Business machines play checkers

If you are new to machine learning, it’s worth skipping back to the late 1950s to gain an understanding of its origins. During this time, Arthur Samuel – a computer scientist working for IBM in the US – popularized the idea of machines that had ‘the ability to learn without being explicitly programmed to do so’. A good illustration of this was the checkers-playing computer devised by Samuel. At the heart of the machine, was a search tree algorithm capable of exploring possible states within the game and selecting the one with the greatest reward.

There are a whole host of different machine learning algorithms, each with its own strengths and weaknesses, that have been deployed to make sense of available data. Examples include clustering tools such as K-nearest neighbours and ensemble methods, which include random forests. The latter – a collection of decision trees – can be used for regression tasks, forecasting future events based on past data.

Typically, machine learning algorithms learn from a portion of the data (the so-called ‘training set’) and then apply those settings to generalize previously unseen information. And while getting a close match between predicted and actual values during training could be something to celebrate, there is a risk that the algorithm has ‘overfitted’ the data. In this case, when shown new data, the machine learning model may struggle to accurately describe the behaviour, relying too heavily on patterns seen in the training set.

These classical machine learning approaches form part of a data scientist’s toolkit. However, analytical roles don’t necessarily have to feature any machine learning whatsoever – one of the distinctions between machine learning versus data science. For example, data scientists may spend their days – at publications such as The Economist, The Guardian, The World Bank, or other information-heavy organizations – preparing data visualizations.

Tools such as R (a statistical computing project) and data science and machine learning libraries available for Python have made it possible to summarize vast data sets graphically. Excel’s maximum worksheet size is 1,048,576 rows by 16,384 columns. But, thanks to efficient array management and information-holding structures known as Data Frames, data scientists running R or using Python libraries can easily navigate millions more data points compared with using a spreadsheet.

Cleaning in progress

A common task for data scientists, when faced with a new data set, is to carry out data cleaning. Large data sets can have missing or mislabelled data, which needs to be corrected – either to make the visualization accurate or improve the performance of machine learning algorithms fed with the data. Another valuable skill that shows some of the common ground when picturing machine learning versus data science is so-called feature engineering.

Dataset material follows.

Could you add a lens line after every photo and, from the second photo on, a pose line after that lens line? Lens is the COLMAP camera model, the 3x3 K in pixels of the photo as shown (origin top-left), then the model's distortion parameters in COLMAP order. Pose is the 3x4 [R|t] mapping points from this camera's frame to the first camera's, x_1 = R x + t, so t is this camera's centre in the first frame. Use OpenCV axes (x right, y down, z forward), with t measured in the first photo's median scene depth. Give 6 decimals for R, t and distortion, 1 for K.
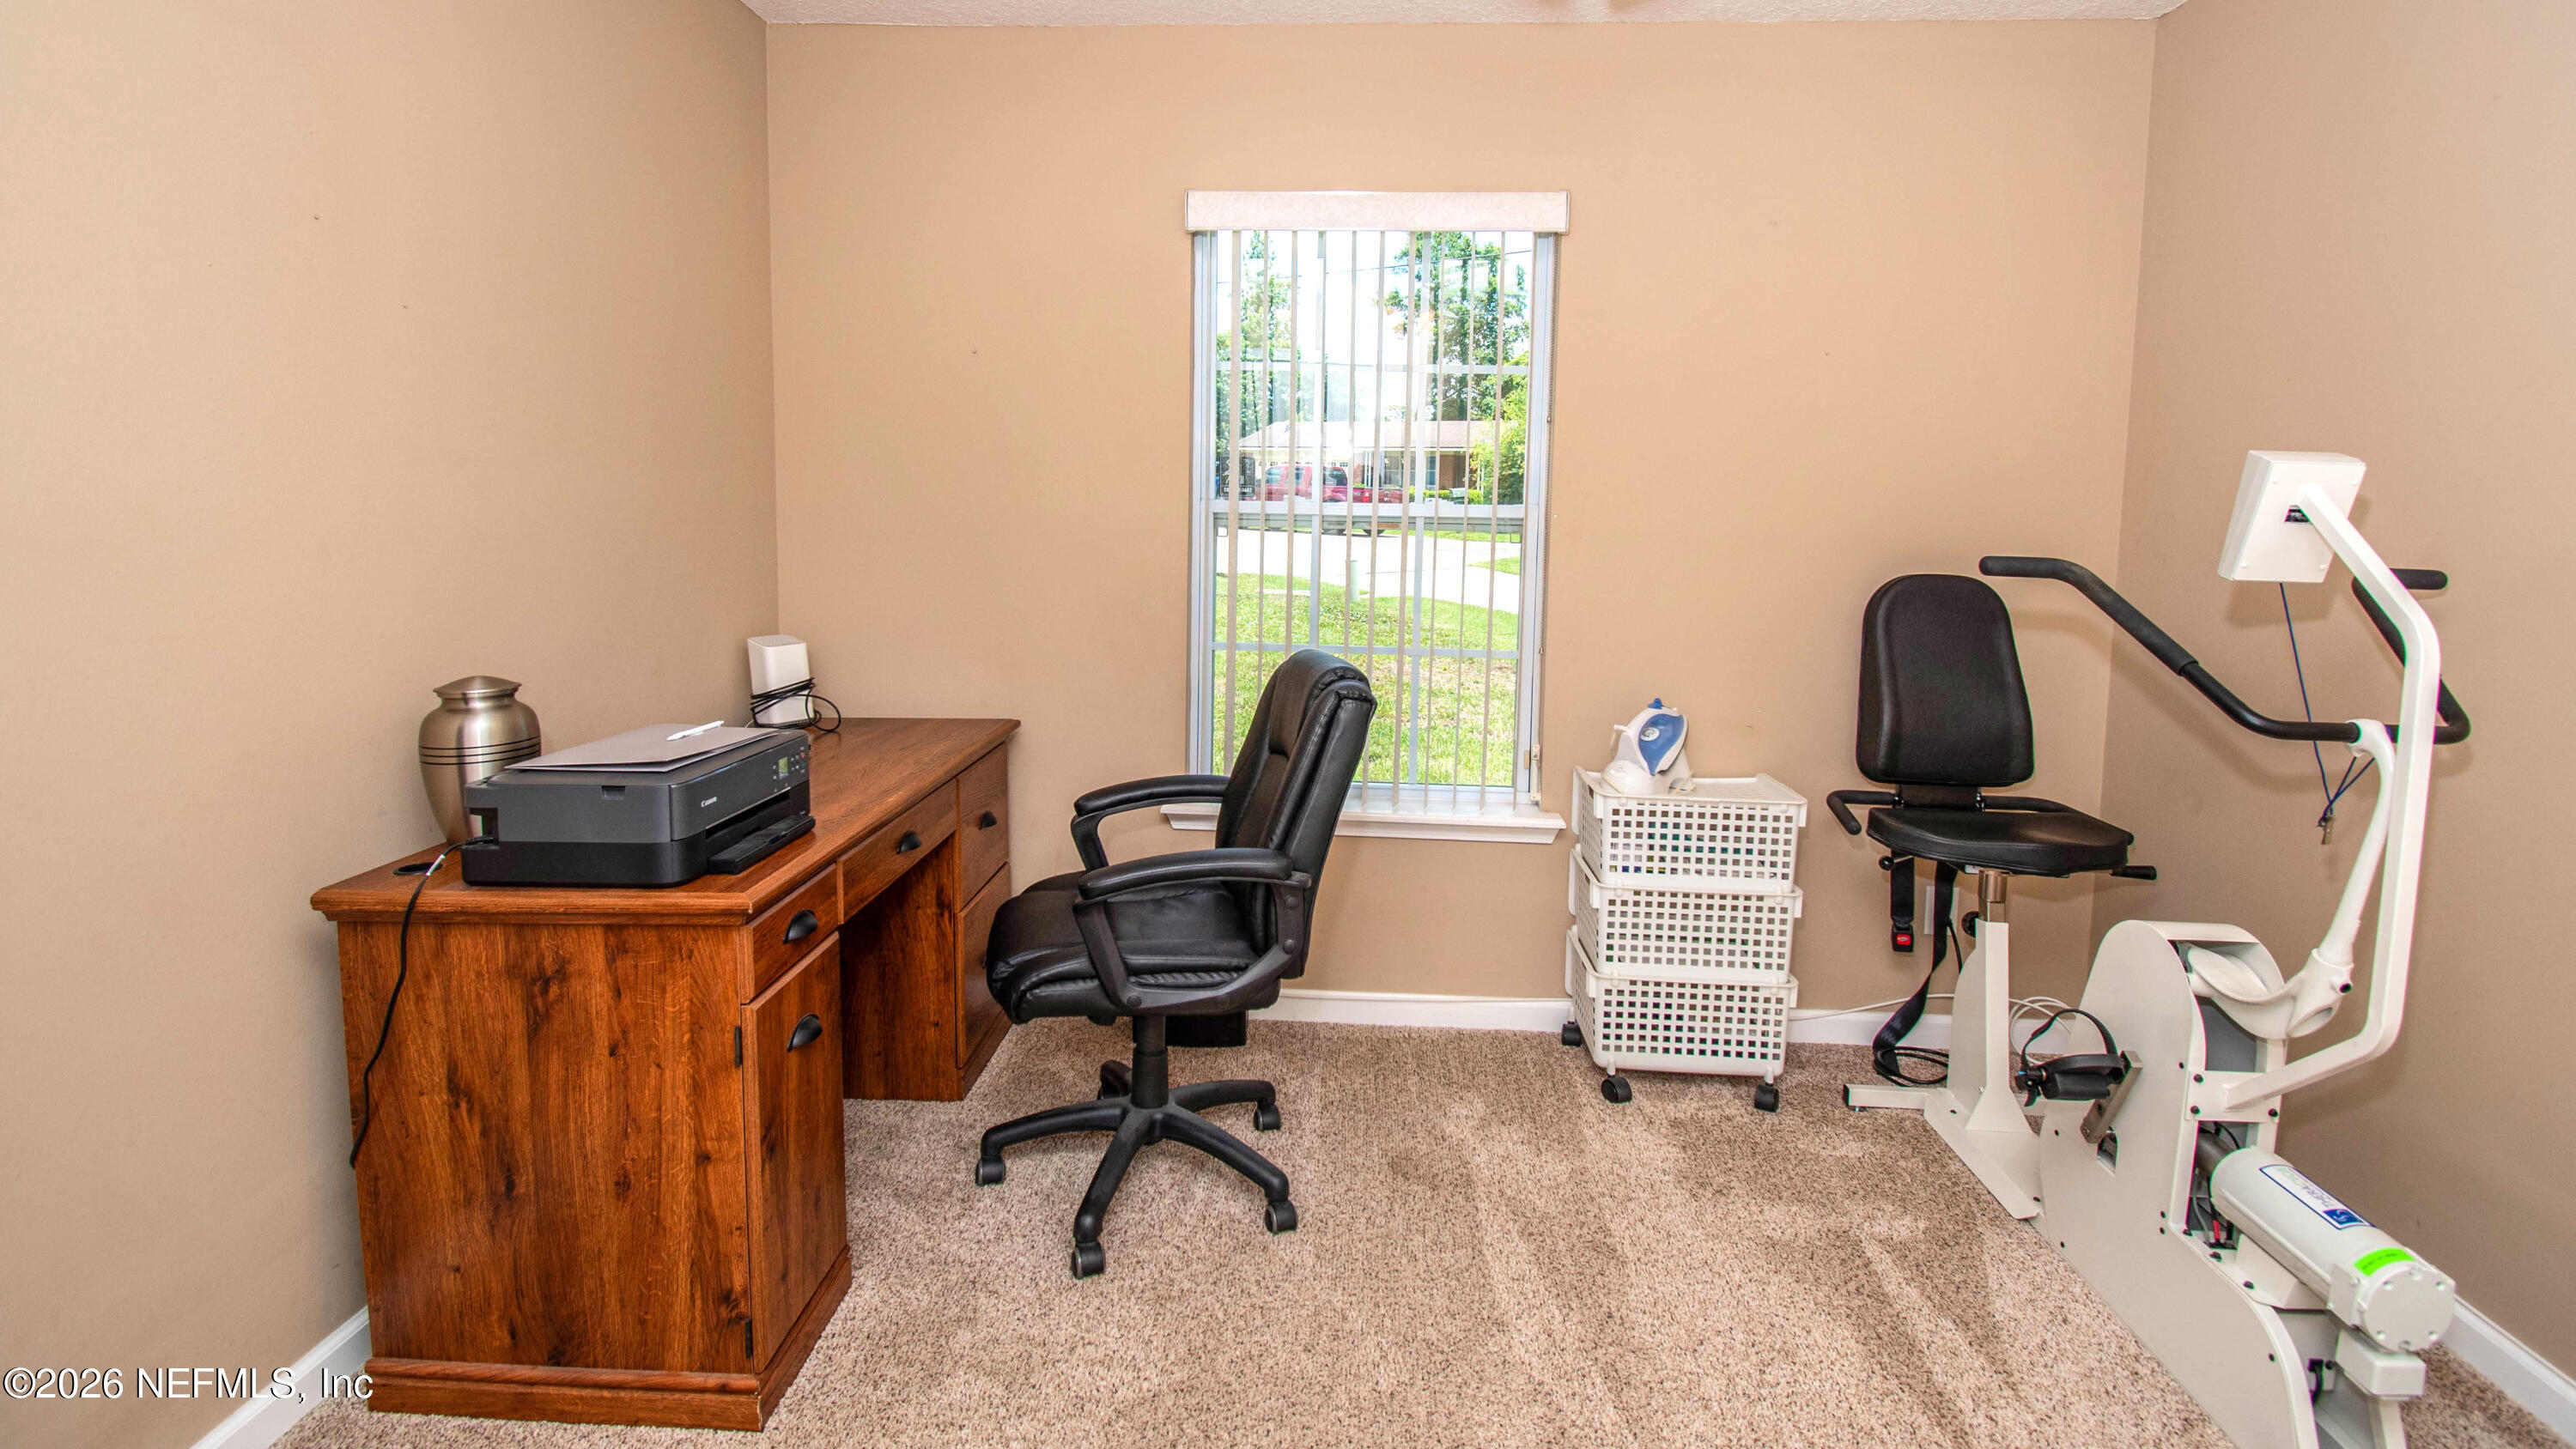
lens RADIAL K [[1210.1, 0, 1338.4], [0, 1210.1, 607.5], [0, 0, 1]] dist [-0.011772, -0.004620]
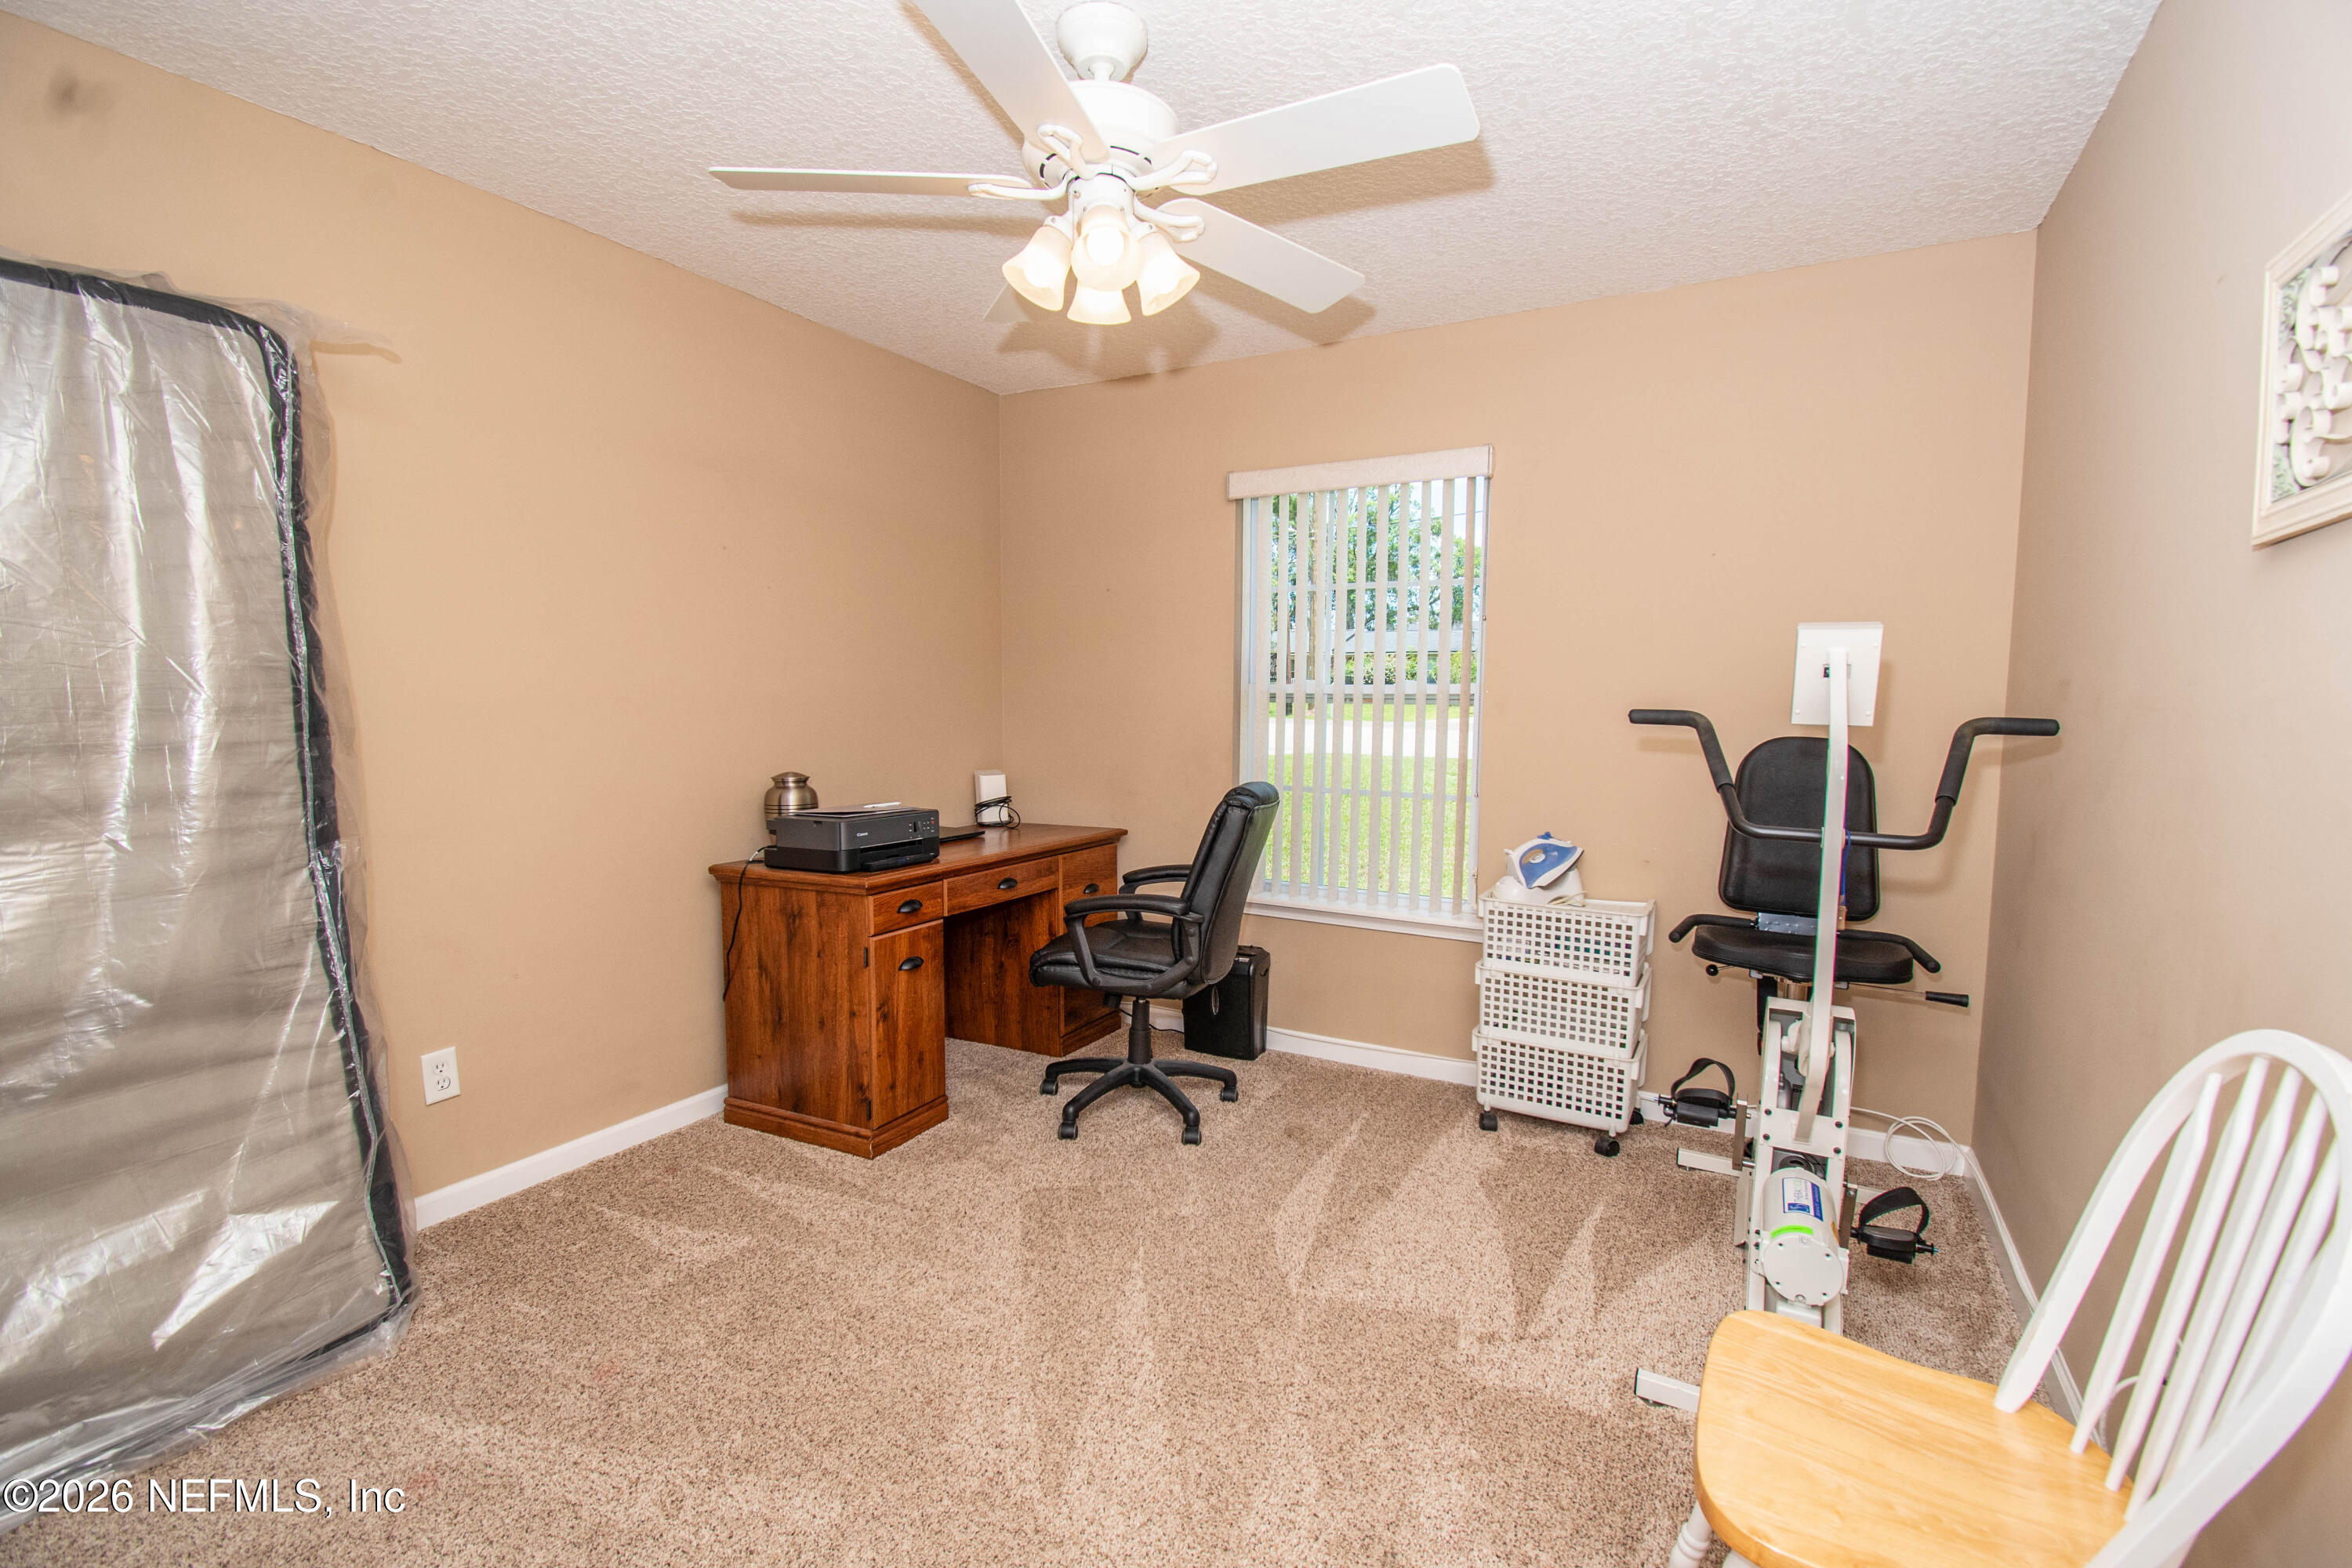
lens RADIAL K [[1078.2, 0, 1181.3], [0, 1078.2, 796.2], [0, 0, 1]] dist [0.001744, -0.017506]
pose [[0.899566, 0.031612, -0.435640, 0.567428], [-0.031412, 0.999477, 0.007663, 0.056435], [0.435654, 0.006791, 0.900088, -0.284711]]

This activity also brings human creativity into play – identifying ways of enriching existing data so that machine learning algorithms will be better able to cluster around key features. An illustrative example can be found in ship boarding data from the Titanic, which features in a popular kaggle competition (predicting survival on the Titanic) – one of many contests on the site that help learners get to grips and explore the power of machine learning.

In this example, the accuracy of the machine learning algorithm can be improved by feature engineering the cabin numbers to show on which side of the ship they are located. On its maiden voyage in 1912, the Titanic struck an iceberg on its starboard (right) side while travelling in the North Atlantic Ocean.

Smart-thinking data scientists are in demand for their skills across a wide range of applications. Areas include helping companies boost profits by making sense of marketing data and customer analytics. When talking about machine learning versus data science, having humans in the loop can be a big value-add. Machine learning can be deployed to automate tasks – for example, using object recognition or other classifiers. But many decisions require human experience and insight. Computers are great at digesting billions of data points, but they lack creativity. However, pair the two and you have a powerful combination – something that can be seen in the use of AI to fight financial crime.

There’s much more to be said on the topic of machine learning versus data science. But, in a nutshell, the former tends to refer to the use of a set of statistical algorithms to extract features from data and make predictions. Whereas data science is the broad skill set required to make the most out of machine learning, bringing human curiosity and creativity to bear.